Members of a Provincial Reconstruction Team deliver school supplies. (Photo: U.S. Navy HMC Josh Ives)

Fetty attempted to use verbal commands to force the intruder away, but the man grabbed his rifle by the barrel. At that point, Fetty began to maneuver the would-be murder-suicide bomber away, while others evacuated the assembled VIPs, including the governor of the province.

“It was either going to be me or 20 other people back there. …suicide bombers are next to impossible to stop. All you can do is limit the damage that they can do,” Fetty said. But after he got the would-be killer around the corner, things escalated. Accounts differed as to whether Fetty tackled the bomber or struck him with the end of his rifle, but there was a violent encounter that included Fetty shooting the terrorist in the lower legs.

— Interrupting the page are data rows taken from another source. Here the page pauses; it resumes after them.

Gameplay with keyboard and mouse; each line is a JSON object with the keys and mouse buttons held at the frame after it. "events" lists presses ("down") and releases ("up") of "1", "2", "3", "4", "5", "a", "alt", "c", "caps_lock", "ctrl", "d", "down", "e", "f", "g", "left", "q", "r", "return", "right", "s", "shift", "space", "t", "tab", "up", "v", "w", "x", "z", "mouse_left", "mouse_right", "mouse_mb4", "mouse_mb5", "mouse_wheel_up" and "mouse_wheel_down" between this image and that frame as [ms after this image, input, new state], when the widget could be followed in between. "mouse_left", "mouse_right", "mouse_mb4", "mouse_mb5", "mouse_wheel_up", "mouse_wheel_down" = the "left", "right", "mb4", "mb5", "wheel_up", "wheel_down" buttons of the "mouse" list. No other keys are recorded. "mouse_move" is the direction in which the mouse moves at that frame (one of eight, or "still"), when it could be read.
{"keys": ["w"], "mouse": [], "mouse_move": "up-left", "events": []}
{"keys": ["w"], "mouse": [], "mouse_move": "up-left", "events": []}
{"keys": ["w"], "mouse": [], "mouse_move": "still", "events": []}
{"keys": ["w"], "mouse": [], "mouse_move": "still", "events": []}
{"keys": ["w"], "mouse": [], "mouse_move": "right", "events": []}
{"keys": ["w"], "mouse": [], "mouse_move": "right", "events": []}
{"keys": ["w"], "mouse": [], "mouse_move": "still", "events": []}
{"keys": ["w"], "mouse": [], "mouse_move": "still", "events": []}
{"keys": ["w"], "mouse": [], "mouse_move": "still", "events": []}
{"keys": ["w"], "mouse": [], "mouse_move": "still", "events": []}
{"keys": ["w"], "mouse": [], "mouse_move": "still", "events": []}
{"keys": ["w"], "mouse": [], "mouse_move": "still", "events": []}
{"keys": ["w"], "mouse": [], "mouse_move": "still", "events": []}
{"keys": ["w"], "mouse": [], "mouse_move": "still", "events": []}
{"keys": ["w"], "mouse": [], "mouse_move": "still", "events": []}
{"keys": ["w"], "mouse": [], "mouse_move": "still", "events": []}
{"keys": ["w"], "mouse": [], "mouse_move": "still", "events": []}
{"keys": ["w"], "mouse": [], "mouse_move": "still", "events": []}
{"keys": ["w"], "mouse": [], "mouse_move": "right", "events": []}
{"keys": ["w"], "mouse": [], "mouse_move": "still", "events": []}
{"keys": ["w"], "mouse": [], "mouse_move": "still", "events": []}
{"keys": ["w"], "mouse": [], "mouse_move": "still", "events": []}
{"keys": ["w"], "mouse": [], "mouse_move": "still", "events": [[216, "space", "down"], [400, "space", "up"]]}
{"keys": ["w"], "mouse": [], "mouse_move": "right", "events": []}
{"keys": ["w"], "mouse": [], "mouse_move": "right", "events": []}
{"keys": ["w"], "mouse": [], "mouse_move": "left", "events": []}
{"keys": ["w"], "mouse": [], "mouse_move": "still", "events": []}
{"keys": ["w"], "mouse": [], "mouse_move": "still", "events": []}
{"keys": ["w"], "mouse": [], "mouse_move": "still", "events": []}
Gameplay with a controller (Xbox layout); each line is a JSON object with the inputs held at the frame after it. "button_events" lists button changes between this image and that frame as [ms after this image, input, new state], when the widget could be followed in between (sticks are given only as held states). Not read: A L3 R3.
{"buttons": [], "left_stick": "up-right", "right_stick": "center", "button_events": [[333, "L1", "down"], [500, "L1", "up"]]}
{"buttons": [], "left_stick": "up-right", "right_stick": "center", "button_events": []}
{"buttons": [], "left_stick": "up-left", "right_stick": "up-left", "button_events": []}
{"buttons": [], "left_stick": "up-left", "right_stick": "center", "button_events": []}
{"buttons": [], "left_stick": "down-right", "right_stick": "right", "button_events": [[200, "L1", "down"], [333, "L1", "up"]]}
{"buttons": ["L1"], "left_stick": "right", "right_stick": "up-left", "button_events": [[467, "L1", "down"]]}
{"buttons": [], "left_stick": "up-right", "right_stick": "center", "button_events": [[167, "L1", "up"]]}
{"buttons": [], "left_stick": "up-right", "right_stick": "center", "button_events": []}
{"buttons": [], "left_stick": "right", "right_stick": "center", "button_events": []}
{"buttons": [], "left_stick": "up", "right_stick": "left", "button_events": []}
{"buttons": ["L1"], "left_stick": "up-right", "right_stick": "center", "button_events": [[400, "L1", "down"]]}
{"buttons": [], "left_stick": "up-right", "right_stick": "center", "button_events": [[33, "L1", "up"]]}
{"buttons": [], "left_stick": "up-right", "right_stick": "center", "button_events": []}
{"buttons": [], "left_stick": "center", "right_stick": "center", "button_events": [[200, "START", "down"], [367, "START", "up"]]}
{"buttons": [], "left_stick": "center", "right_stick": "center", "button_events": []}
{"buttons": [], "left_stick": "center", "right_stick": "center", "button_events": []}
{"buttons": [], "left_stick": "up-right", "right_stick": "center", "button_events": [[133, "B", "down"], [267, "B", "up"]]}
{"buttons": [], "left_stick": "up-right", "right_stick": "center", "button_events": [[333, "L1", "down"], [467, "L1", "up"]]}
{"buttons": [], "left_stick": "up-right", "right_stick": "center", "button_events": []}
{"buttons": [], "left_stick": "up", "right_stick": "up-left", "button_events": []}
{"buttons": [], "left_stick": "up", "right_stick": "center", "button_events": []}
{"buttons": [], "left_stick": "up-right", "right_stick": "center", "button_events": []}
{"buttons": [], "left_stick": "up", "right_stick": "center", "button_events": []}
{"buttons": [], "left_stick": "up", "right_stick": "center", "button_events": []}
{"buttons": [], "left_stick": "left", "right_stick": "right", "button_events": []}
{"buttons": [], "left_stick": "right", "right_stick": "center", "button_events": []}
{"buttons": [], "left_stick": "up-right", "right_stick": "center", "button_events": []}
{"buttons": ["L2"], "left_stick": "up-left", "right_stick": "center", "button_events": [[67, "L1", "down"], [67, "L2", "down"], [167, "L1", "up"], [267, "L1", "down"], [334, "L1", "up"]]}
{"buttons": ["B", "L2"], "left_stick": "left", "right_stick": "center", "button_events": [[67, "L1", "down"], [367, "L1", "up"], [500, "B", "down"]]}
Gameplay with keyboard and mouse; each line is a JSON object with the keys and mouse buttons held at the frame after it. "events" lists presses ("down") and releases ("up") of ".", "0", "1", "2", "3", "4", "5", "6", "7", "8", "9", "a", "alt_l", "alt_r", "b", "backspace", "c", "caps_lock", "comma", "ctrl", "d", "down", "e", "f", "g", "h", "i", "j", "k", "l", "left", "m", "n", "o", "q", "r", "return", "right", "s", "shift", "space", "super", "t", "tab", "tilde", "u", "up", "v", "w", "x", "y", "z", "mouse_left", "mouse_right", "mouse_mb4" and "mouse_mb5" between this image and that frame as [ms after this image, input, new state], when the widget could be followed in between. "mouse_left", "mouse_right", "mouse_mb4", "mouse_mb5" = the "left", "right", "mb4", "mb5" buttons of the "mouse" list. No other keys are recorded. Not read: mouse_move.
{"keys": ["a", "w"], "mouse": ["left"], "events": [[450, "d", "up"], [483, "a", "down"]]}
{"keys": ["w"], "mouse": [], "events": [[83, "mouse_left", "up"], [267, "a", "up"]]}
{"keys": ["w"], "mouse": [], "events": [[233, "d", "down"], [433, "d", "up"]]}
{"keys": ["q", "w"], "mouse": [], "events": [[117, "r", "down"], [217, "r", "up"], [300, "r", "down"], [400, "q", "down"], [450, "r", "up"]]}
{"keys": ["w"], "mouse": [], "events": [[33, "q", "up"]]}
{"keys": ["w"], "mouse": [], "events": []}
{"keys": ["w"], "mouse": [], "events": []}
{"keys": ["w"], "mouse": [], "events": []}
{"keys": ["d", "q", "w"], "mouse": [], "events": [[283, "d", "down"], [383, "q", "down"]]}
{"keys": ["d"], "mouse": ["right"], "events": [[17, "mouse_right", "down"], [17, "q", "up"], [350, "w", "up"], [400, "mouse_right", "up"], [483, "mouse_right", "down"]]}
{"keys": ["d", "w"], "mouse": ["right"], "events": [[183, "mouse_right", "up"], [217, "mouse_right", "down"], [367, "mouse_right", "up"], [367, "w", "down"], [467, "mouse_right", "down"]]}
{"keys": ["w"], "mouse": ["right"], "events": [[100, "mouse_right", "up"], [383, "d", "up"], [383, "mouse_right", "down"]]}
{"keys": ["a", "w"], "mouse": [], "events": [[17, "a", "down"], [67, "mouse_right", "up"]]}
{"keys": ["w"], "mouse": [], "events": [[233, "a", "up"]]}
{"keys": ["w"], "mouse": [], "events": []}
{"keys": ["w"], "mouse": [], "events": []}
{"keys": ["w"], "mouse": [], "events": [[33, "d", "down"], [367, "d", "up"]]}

Army Spc. Joseph Sullivan, security force team member assigned to Provincial Reconstruction Team Farah, provides security. Staff Sgt, Fetty was on security duty when he went eyeball-to-eyeball with a murder-suicide bomber. (US Navy photo by Chief Petty Officer Josh Ives)

Other troops soon started firing, and eventually, Fetty took three steps away and then made what he would call “a Hollywood dive” as the bomber’s explosives detonated. Fetty was peppered with shrapnel, as were some other American troops, but the bomber had been kept from his primary target – as well as the doctors who would staff the new emergency room.

For his actions, Fetty became the first Army Reserve soldier serving in Afghanistan to receive the Silver Star.